Although the ABL consumes chemicals instead of using a large power plant, weight is still a big concern.
"We had to make the COIL more efficient - stronger, smaller and lighter - so we could get it on the airplane. Increasing the efficiency and decreasing the weight were our two biggest hurdles," Truesdell said. "Up until 1992 we were studying an anti-satellite ground-based laser. If it's on the ground, you don't care how heavy it is."
By recycling chemicals, building with plastics and using a unique cooling process, the COIL team was able to make the laser lighter and more efficient while - at the same time - increasing its power by 400 percent in five years.
Another hurdle Phillips Lab had to overcome was atmospheric turbulence, which weakens and scatters the laser's beam, rendering it useless. Atmospheric turbulence is produced by fluctuations in air temperature, and it's the same phenomenon that causes stars to twinkle. If the distortion isn't corrected, the laser becomes much less effective.
Scientists at the Phillips Lab's Starfire Optical Range, home to the world's largest satellite-tracking telescope, pioneered a process called "laser beacon adaptive optics," which solved this problem. Adaptive optics relies on a deformable mirror, sometimes called a rubber mirror, to compensate for tilt and phase distortions in the atmosphere.
"We shine a laser into the night and look at the return for backscatter, then adjust a deformable mirror to correct for that," said Lt. Col. John Anderson, chief of Starfire Optical Range. "The mirror has 341 actuators that change at a rate of about a 1,000 per second. The end result is that it increases the beam's intensity on a target. It's a key enabling technology. Without it, you'd have too much beam spreading to do enough damage. If this doesn't work, the whole program doesn't work."
When the Air Force declassified its research into laser beacon adaptive optics in 1991, it yielded a breakthrough in the world of astronomy. Stargazers peeping through a telescope equipped with adaptive optics now can get a clearer, brighter picture of the universe.
"Since 1991, every major astronomical telescope on the planet has adopted an adaptive optics system," Anderson said. "It's revolutionized astronomy."
On clear nights, residents in nearby Albuquerque can see eerie green shafts of light stretch into the heavens as range researchers conduct experiments. Anderson said he's heard that some locals believe the Starfire Range is some sort of guiding light for extraterrestrial travelers.
"Let me assure you that if it's attracting aliens, it's not intentional. We're just trying to measure the atmosphere," Anderson said with tongue in cheek "Inviting ET is only a secondary benefit."

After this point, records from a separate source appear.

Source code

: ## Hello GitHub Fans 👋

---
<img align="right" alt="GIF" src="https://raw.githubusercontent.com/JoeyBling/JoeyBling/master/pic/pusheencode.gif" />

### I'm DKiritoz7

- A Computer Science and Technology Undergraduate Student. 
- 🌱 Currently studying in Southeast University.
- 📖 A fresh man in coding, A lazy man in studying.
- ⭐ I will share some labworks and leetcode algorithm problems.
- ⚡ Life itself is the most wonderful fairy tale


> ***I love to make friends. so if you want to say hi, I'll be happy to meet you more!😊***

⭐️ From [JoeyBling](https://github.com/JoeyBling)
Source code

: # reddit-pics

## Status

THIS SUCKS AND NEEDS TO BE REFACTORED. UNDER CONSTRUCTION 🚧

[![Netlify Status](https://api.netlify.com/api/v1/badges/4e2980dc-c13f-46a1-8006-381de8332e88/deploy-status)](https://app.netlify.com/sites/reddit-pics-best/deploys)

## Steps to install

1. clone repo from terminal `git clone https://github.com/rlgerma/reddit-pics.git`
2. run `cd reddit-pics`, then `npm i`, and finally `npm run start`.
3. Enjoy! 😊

While some people readily accept the existence of aliens as fact, others find the notion of lasers hard to swallow. They think it's still just sci-fi.
"Submarines and airplanes were science fiction in Jules Verne's day - now both are realities," Truesdell said. "The same can be said of Buck Rogers' laser gun. Now the technology exists to make it possible. Lasers have come a long way since the days of pulp fiction, and we're still making advances. It has so many civilian applications - medicine, computers, entertainment, industry. ...
"Lasers have a bright future," the doctor said,
seriously. "It's an exploding industry."